- Exercise details: Locate every line in the records that contains the word "chart", treating uppercase and lowercase as different, and copy each such line.

════

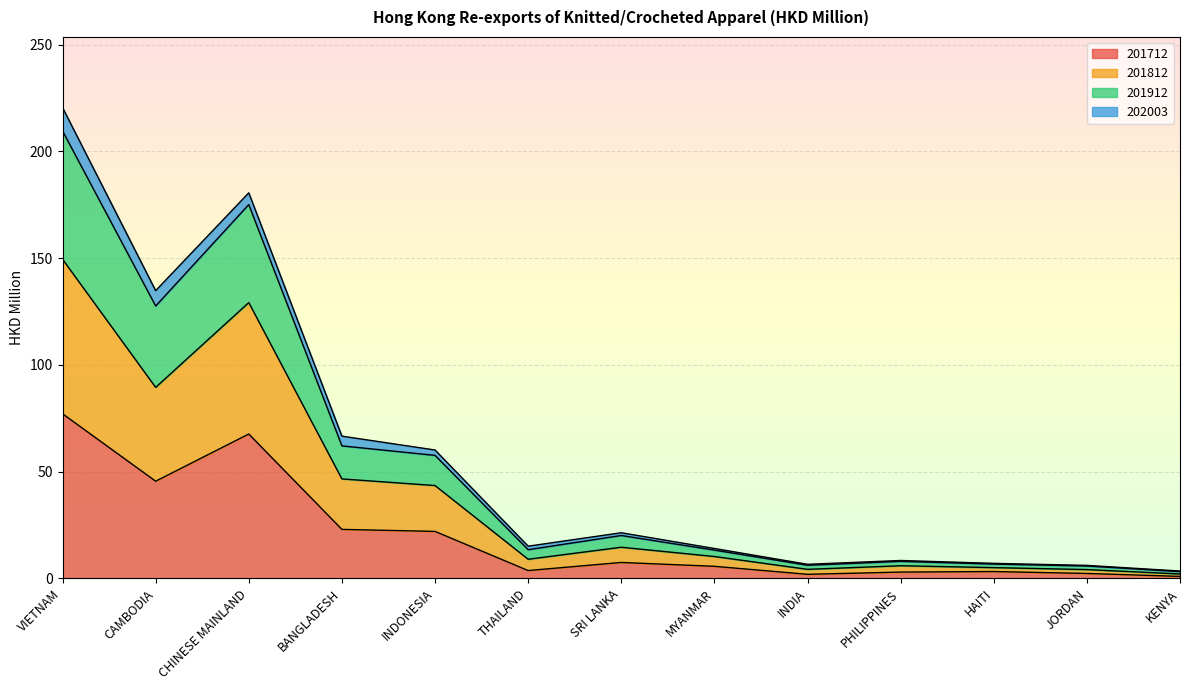

True or false: 201812 and 201712 cross at least once.

False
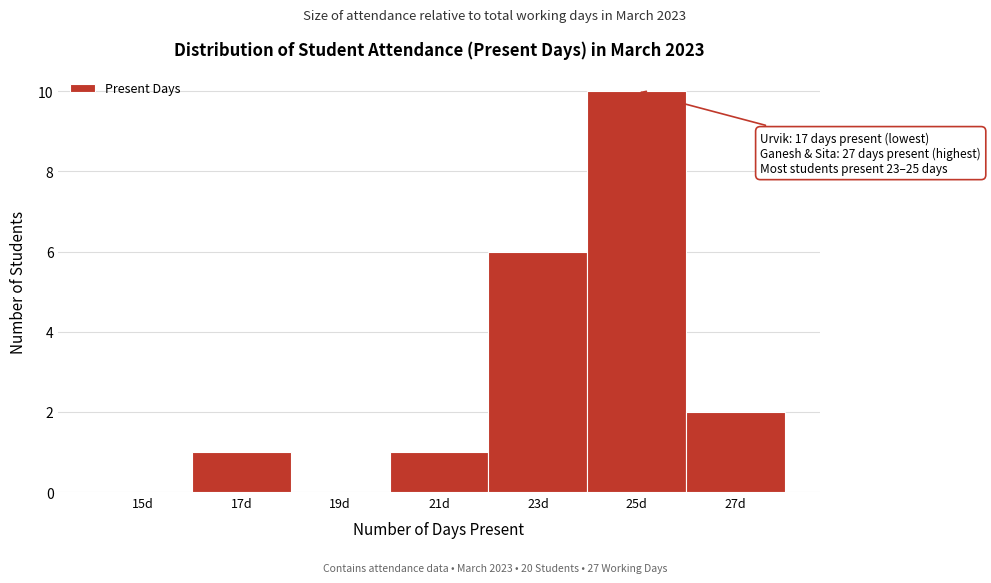

Reading left to right, what are all the values shown in this chart?

15d=0	17d=1	19d=0	21d=1	23d=6	25d=10	27d=2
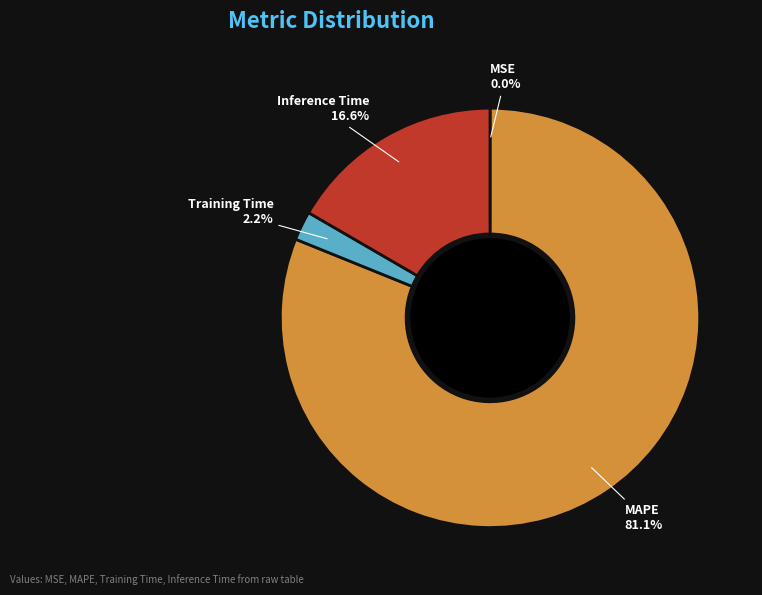

Combined, do MAPE and Inference Time account for over 50%?

Yes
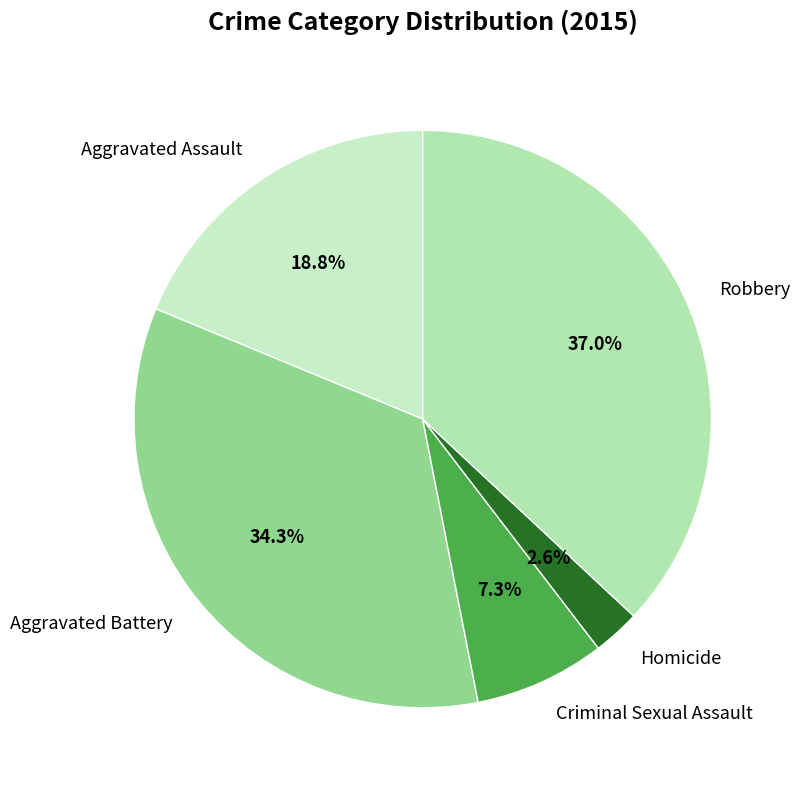

How many slices are in this pie chart?

5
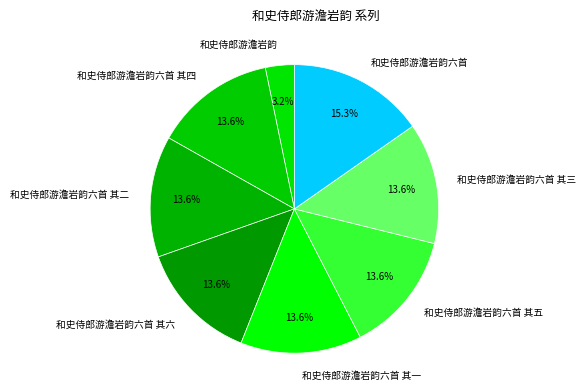

Count the number of slices in the pie.

8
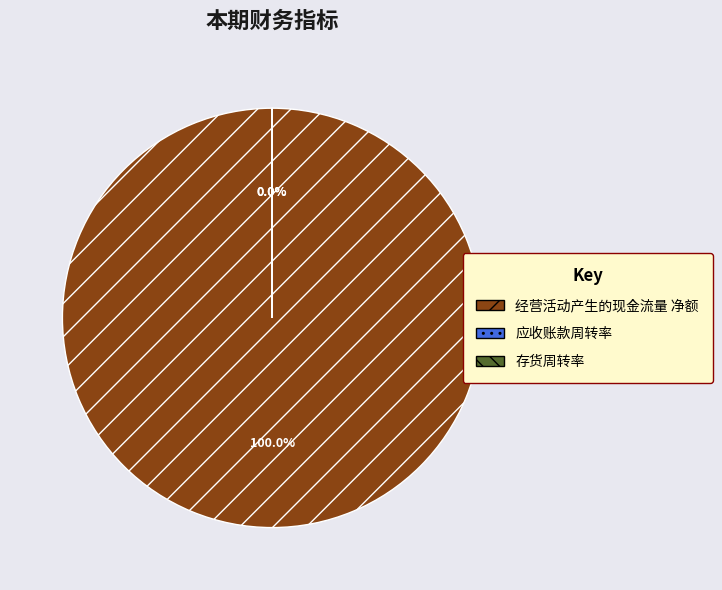

What percentage is the 经营活动产生的现金流量 净额 slice, to the nearest percent?

100%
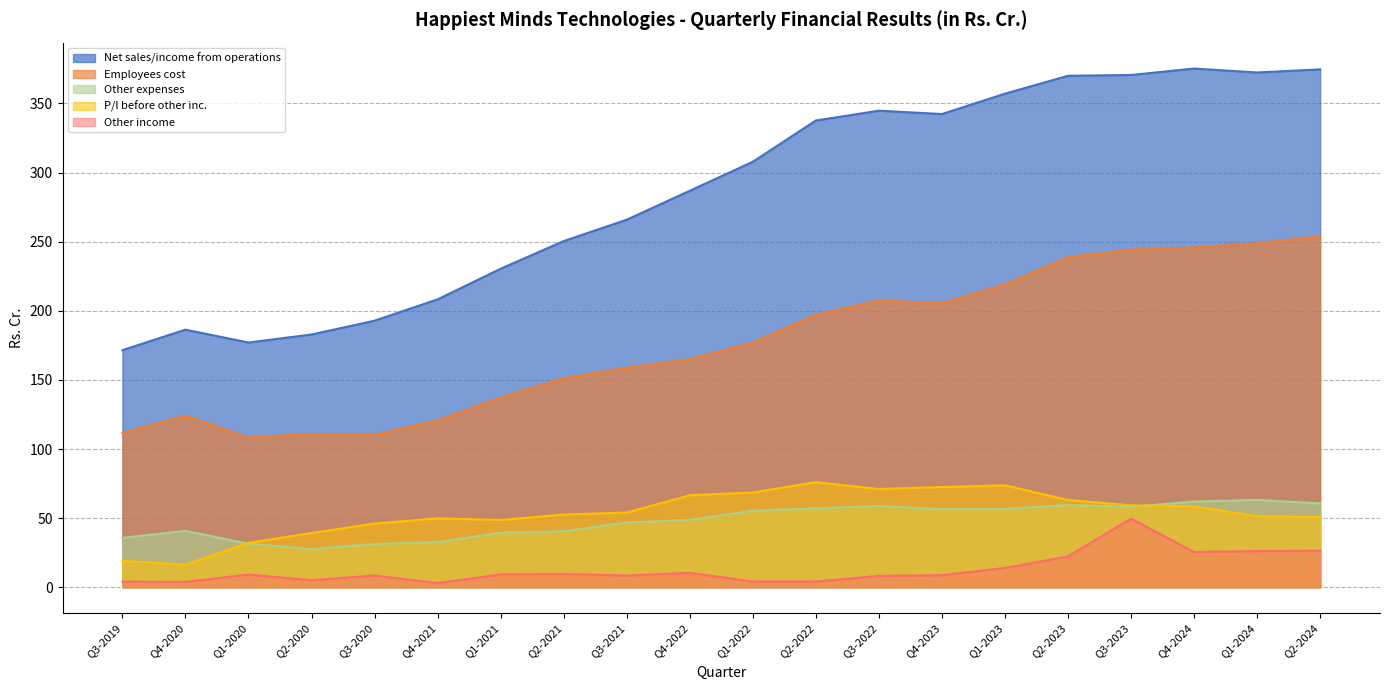

True or false: P/l before other inc. has a value of 63.1 at Q2-2023.

True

════

- Exercise result:
Reading left to right, what are all the values shown in this chart?
How many slices are in this pie chart?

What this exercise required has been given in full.